I. The first suggestion is that the elective principle should be limited from beneath. Universities and schools are to advance their grade, so that finally the universities will secure three or four years of purely elective study, while the schools, in addition to their present labors, will take charge of the studies formerly prescribed by the college. The schools, in short, are to become German gymnasia, and the colleges to delay becoming universities until this regeneration of the schools is accomplished.[7] A certain 215 “sum of topics” is said to be essential to the culture of the man and the citizen. In the interest of church and state, young minds must be provided with certain “fact forms,” with a “common consciousness,” a “common basis of humanism.” Important as personal election is, to allow it to take place before this common basis is laid is “to strike a blow at the historic substance of civilization.” How extensive this common consciousness is to be may be learned from Professor Howison’s remark that “languages, classical and modern; mathematics, in all its general conceptions, thoroughly apprehended; physics, acquired in a similar manner, and the other natural sciences, though with much less of detail; history and politics; literature, especially of the mother tongue, but, indispensably, the masterpieces in other languages, particularly the classic; philosophy, in the thorough elements of psychology, logic, metaphysics, and ethics, each historically treated, and economics, in the history of elementary principles, must all enter into any education that can claim to be liberal.”
The practical objections to this monarchical scheme are many. I call attention to three only.

REQUIRED TASKS
(1) In the passage on the elective principle, what are the schools to become?
(2) Please go on with the passage on the elective principle, picking up after its final sentence.

Stored data entries
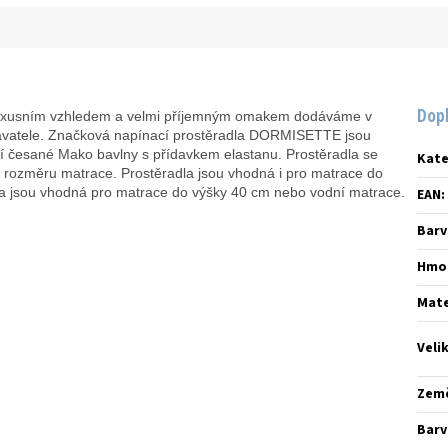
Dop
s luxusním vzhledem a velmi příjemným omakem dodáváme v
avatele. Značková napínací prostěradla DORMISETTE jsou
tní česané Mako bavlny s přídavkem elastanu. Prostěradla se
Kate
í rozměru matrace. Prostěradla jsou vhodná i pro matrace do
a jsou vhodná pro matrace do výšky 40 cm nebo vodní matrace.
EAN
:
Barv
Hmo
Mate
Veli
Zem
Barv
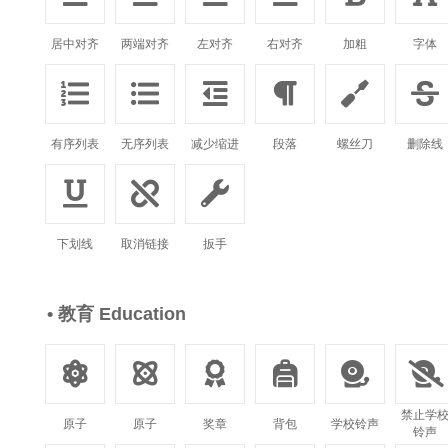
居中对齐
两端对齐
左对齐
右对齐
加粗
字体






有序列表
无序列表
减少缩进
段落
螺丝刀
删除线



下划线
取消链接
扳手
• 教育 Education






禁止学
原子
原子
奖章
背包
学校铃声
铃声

RESPONSES FOR EACH TASK
(1) German gymnasia.

(2)
In the first place, the argument on which it is based proves too much. If we suppose a common consciousness to be a matter of such importance, and that it cannot be secured except by sameness of studies, then that state is criminally careless which allows ninety-nine hundredths of its members to get an individual consciousness by the simple expedient of never entering college. The theory seems to demand that every male—and why not female?—between sixteen and twenty be indoctrinated in “the essential subject-matters,” without regard to what he or she may personally need to know or do. This is the plan of religious teaching adopted by the Roman Church, which enforces its “fact forms” of doctrine on all alike; without securing, however, by this means, according to the judgment of the outside world, any special freshness of religious life. I do not believe the results would be better in the higher secular culture, and I should be sorry to see Roman methods applied there; but if they are to be applied, let them fall impartially on all members of the community. To put into swaddling clothes the man who is wise enough to seek an education, and to leave his duller brother to kick about as he pleases, seems a little arbitrary.